* [TASK ITEM]: Of the lines below, report only those that contain "photomicrograph".

* [RECORD EXCERPTS]:
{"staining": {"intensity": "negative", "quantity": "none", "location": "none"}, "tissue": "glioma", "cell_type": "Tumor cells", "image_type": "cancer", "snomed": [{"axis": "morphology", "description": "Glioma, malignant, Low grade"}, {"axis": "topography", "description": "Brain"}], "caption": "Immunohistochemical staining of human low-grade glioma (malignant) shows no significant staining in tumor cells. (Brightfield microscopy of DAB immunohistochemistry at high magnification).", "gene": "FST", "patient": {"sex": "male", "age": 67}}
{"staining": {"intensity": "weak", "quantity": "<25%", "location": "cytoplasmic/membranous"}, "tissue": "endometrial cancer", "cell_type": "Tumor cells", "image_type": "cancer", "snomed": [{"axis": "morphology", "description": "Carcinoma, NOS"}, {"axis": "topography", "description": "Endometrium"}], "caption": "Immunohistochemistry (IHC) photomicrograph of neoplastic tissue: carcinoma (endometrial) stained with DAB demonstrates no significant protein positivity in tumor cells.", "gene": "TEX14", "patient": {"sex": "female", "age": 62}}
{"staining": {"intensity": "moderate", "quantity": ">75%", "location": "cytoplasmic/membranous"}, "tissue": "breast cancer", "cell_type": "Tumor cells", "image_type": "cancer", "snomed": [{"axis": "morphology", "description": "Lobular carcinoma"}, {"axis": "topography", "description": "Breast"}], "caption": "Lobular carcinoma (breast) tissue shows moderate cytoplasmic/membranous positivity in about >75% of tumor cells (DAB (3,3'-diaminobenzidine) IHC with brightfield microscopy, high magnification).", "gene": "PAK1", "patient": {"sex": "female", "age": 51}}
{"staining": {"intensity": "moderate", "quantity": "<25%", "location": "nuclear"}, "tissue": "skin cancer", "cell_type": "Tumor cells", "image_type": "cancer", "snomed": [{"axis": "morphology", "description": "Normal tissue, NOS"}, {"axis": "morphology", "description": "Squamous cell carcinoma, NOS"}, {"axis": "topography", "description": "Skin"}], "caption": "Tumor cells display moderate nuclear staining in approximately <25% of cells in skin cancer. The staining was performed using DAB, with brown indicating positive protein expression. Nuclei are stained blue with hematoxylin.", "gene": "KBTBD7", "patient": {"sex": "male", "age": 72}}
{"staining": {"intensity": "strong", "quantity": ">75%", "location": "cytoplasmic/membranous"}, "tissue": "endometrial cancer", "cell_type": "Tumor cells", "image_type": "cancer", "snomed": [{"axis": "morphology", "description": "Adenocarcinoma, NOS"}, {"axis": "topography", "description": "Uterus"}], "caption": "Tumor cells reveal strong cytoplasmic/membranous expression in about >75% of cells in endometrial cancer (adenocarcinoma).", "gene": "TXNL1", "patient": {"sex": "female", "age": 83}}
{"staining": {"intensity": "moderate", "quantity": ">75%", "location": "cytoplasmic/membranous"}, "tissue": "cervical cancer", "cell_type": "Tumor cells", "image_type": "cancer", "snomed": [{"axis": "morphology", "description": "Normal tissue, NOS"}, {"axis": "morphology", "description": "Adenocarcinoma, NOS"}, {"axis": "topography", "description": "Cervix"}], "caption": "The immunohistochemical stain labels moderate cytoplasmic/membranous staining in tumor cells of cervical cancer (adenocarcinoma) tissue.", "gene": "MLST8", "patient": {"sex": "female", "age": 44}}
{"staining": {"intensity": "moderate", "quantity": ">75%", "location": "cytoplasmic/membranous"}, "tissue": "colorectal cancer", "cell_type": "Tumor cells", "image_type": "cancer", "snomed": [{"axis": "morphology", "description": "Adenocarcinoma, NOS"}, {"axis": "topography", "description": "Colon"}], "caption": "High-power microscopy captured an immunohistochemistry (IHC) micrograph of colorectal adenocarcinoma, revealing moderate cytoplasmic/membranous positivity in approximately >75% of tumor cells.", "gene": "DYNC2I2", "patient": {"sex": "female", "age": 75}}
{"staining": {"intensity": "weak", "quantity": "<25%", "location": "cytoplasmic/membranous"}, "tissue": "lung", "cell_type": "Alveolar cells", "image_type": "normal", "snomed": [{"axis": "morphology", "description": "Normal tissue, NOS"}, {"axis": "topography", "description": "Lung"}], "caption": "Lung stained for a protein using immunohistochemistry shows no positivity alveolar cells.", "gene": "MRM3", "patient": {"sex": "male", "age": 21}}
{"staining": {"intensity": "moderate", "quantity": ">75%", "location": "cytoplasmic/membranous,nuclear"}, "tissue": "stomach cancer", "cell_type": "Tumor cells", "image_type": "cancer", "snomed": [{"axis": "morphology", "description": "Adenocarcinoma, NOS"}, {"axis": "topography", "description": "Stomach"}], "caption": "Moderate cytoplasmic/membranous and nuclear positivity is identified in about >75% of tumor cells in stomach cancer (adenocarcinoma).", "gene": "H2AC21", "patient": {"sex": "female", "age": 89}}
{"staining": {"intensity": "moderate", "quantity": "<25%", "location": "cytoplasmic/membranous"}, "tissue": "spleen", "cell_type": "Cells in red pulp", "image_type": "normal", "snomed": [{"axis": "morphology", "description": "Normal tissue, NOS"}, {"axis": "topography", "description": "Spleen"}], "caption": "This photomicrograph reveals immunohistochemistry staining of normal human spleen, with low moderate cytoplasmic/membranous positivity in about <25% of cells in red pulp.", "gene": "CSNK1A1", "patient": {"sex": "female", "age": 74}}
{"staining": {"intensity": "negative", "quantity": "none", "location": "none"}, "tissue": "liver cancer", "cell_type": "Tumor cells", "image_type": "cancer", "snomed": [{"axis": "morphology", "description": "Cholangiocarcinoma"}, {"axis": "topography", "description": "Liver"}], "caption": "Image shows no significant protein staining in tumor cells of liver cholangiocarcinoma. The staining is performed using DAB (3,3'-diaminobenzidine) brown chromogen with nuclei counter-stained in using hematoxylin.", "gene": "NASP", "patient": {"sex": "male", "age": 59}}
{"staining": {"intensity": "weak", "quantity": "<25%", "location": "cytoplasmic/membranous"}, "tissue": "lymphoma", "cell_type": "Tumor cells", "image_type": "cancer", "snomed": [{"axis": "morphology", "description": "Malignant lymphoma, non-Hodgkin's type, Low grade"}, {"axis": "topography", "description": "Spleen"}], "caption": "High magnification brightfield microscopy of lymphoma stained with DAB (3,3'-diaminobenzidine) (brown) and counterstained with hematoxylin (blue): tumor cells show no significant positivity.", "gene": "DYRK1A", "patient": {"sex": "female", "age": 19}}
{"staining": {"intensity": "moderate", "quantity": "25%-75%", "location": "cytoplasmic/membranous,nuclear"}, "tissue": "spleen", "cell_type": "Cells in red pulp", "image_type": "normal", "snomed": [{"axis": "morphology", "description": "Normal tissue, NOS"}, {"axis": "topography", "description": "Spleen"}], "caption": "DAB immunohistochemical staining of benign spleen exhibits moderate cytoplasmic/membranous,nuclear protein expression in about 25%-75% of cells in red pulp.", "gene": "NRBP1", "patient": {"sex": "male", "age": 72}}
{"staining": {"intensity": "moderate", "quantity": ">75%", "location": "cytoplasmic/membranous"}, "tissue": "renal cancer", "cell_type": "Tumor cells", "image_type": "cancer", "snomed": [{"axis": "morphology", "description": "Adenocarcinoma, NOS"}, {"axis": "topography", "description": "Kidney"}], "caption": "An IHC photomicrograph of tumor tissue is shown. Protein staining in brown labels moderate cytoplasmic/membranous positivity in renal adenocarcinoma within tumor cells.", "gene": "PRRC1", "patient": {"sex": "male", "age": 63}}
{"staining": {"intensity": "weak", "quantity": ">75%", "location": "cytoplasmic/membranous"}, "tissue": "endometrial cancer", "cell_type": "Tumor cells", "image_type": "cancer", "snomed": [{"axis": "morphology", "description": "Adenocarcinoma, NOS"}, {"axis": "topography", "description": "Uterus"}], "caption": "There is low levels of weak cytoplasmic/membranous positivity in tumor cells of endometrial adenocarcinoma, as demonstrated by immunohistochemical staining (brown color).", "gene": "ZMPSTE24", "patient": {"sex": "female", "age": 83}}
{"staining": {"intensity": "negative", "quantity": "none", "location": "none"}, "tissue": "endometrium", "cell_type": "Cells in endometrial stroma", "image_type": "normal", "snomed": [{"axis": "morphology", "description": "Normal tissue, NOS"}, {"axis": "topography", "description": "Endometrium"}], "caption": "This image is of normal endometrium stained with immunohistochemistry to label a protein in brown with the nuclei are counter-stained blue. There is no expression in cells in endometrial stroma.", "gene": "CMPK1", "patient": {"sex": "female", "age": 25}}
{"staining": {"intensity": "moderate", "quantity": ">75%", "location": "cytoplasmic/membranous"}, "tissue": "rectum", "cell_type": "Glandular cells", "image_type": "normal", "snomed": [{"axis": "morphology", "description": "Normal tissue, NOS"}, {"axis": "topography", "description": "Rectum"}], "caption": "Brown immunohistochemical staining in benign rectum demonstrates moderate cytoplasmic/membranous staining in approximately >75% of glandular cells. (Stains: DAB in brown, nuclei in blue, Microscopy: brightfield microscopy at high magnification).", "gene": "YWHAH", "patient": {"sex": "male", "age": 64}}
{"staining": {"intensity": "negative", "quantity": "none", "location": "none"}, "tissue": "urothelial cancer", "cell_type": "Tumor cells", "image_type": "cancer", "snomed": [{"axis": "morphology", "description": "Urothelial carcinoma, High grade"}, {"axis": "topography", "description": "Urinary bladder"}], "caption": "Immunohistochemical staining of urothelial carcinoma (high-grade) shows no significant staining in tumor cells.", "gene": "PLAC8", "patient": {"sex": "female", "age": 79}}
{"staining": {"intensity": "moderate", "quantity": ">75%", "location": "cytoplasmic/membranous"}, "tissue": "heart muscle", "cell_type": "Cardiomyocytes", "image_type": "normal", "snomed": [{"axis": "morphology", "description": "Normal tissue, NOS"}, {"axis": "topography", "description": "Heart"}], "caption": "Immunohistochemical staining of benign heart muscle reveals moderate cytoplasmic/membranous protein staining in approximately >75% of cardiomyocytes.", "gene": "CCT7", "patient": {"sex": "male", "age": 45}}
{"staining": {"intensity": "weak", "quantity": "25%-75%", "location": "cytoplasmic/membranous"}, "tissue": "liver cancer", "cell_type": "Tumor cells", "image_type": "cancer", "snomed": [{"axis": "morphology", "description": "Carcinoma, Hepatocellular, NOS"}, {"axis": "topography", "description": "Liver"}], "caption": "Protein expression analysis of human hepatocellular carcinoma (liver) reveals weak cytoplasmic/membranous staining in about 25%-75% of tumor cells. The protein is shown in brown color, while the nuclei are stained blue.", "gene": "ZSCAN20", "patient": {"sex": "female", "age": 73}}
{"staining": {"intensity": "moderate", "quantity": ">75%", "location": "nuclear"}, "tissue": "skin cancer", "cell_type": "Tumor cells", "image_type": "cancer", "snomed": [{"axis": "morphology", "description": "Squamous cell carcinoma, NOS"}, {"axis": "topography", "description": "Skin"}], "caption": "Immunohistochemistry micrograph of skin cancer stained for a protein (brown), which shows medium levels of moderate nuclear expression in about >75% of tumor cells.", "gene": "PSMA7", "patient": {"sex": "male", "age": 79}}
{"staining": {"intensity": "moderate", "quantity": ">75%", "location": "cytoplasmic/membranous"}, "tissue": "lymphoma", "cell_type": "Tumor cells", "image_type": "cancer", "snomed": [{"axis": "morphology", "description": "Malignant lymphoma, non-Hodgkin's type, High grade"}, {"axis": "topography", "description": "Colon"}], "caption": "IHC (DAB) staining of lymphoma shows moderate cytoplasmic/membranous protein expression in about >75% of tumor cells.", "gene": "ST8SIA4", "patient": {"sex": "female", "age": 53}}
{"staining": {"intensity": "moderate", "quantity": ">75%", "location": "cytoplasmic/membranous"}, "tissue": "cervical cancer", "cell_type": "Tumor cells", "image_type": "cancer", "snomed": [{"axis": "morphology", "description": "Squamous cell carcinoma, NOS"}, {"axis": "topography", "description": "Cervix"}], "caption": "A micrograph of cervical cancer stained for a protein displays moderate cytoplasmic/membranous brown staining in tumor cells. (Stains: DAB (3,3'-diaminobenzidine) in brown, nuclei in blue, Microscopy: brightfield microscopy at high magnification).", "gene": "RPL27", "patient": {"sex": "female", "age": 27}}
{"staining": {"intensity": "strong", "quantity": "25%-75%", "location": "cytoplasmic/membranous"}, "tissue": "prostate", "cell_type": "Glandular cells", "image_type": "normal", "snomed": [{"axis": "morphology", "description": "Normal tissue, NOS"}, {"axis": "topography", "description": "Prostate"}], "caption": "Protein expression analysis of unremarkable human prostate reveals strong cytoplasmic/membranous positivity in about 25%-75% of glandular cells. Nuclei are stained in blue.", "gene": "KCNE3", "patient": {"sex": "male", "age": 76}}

* [OUTPUT OF THE EXERCISE]:
{"staining": {"intensity": "weak", "quantity": "<25%", "location": "cytoplasmic/membranous"}, "tissue": "endometrial cancer", "cell_type": "Tumor cells", "image_type": "cancer", "snomed": [{"axis": "morphology", "description": "Carcinoma, NOS"}, {"axis": "topography", "description": "Endometrium"}], "caption": "Immunohistochemistry (IHC) photomicrograph of neoplastic tissue: carcinoma (endometrial) stained with DAB demonstrates no significant protein positivity in tumor cells.", "gene": "TEX14", "patient": {"sex": "female", "age": 62}}
{"staining": {"intensity": "moderate", "quantity": "<25%", "location": "cytoplasmic/membranous"}, "tissue": "spleen", "cell_type": "Cells in red pulp", "image_type": "normal", "snomed": [{"axis": "morphology", "description": "Normal tissue, NOS"}, {"axis": "topography", "description": "Spleen"}], "caption": "This photomicrograph reveals immunohistochemistry staining of normal human spleen, with low moderate cytoplasmic/membranous positivity in about <25% of cells in red pulp.", "gene": "CSNK1A1", "patient": {"sex": "female", "age": 74}}
{"staining": {"intensity": "moderate", "quantity": ">75%", "location": "cytoplasmic/membranous"}, "tissue": "renal cancer", "cell_type": "Tumor cells", "image_type": "cancer", "snomed": [{"axis": "morphology", "description": "Adenocarcinoma, NOS"}, {"axis": "topography", "description": "Kidney"}], "caption": "An IHC photomicrograph of tumor tissue is shown. Protein staining in brown labels moderate cytoplasmic/membranous positivity in renal adenocarcinoma within tumor cells.", "gene": "PRRC1", "patient": {"sex": "male", "age": 63}}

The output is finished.